- Felege Selam Location within Ethiopia
- Coordinates: 11°20′N 36°27′E﻿ / ﻿11.333°N 36.450°E
- Country: Ethiopia
- Region: Benishangul-Gumuz
- Special woreda: Pawe

Government
- • Mr.: Mulat Tazebew, CUD representative who won for 2005 election
- Elevation: 2,054 m (6,739 ft)

Population (2005)
- • Total: 2,907
- Time zone: UTC+3 (EAT)

= Felege Selam =

Felege Selam (formerly known as Mender 4) is a town in western Ethiopia. One of three located in the Pawe special woreda of the Benishangul-Gumuz Region, it has a latitude and longitude of with an elevation of 2054 meters above sea level.

The town gives its name to a parliamentary constituency; the current Member of Parliament for Felege Selam on the House of Peoples' Representatives is Mulat Tazebew Nigatu, who has held the position since 2005.
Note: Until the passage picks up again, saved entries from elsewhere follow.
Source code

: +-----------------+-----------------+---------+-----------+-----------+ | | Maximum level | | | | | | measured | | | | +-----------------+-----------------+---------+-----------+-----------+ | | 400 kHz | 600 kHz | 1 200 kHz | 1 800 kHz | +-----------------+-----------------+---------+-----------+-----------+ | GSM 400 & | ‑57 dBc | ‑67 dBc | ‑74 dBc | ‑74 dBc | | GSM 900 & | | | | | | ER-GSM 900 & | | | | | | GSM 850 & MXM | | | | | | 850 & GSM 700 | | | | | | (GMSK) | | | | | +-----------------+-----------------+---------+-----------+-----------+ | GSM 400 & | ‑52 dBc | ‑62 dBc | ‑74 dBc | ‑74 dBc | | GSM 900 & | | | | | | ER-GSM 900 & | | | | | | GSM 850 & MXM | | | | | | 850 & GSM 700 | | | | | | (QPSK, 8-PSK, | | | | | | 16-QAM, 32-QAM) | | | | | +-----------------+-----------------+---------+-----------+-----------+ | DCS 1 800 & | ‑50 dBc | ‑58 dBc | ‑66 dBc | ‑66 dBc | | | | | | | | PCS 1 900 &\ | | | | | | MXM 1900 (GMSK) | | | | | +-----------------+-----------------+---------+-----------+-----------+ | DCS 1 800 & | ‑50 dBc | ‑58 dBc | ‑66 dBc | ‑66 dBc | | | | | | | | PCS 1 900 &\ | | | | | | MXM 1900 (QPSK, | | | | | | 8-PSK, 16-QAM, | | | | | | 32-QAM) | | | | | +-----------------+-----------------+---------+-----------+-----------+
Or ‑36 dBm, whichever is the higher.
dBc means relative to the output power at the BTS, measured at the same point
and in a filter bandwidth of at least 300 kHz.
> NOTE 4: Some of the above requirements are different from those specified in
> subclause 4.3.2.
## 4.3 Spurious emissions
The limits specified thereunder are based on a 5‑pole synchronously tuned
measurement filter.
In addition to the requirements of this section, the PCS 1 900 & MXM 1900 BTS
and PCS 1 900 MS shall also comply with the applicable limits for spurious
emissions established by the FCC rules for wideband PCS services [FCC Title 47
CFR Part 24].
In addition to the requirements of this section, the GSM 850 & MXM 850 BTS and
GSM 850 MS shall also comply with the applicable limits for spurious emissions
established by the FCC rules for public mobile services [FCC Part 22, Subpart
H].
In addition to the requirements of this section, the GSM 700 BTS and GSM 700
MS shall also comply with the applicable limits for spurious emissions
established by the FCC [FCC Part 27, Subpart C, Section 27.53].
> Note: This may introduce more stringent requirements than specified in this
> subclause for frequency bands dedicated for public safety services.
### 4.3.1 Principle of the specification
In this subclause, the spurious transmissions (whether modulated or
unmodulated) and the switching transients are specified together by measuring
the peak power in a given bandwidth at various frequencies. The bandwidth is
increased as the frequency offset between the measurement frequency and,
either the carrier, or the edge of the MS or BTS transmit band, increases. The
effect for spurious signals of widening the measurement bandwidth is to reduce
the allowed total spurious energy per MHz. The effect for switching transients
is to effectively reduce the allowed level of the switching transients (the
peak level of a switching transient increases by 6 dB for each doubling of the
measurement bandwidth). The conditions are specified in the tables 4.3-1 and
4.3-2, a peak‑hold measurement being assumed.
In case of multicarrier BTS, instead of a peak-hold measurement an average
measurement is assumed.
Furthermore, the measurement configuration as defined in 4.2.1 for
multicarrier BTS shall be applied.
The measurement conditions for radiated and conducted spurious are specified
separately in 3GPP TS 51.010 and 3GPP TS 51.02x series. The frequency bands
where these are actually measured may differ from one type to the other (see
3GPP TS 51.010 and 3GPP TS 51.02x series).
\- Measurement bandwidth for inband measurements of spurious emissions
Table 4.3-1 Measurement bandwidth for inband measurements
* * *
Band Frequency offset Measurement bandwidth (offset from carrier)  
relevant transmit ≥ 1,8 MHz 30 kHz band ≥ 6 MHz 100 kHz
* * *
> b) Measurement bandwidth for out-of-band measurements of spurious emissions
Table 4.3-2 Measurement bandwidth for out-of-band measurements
Felege Selam was founded as one of the resettlement projects under the Derg in the years 1984–1986, when it was known as Mender 4 (or "Left 4", because the settlement was located on the left side of the Beles River). The town has been the scene of violent confrontations between the indigenous Gumuz and newcomers brought to the area by the resettlement project: the first such clash occurred 18 December 1991 when a number of the Gumuz attacked the town, killing 58 resettlers from Kambaata and Hadiya, reportedly in retaliation for the accidental death by shooting of a member of the Gumuz. The next clash happened 1 September 1993 when Gumuz men attacked the Felege Selam market, killing 20 people and wounding many more. Later that month (12 September), the townspeople organized themselves and retaliated with an attack on local Gumuz, killing several. At this point the authorities stepped in and enforced a cease-fire between the groups. Despite these conflicts, relations between the newcomers and the Gumuz are smooth in other ways. According to Wolde-Selassie Abbute, both parties interact and exchange goods at the markets in Felege Selam and Ketema, with the Gumuz selling finger millet, sorghum, pumpkins, peppers and fire wood. Gumuz children attend the local schools together with the children of the newcomers.

== Demographics ==
Based on figures from the Central Statistical Agency in 2005, Felege Selam has an estimated total population of 2,907, of whom 1,395 are men and 1,512 are women. According to the 1994 national census, its total population was 1,689 of whom 807 were men and 882 were women.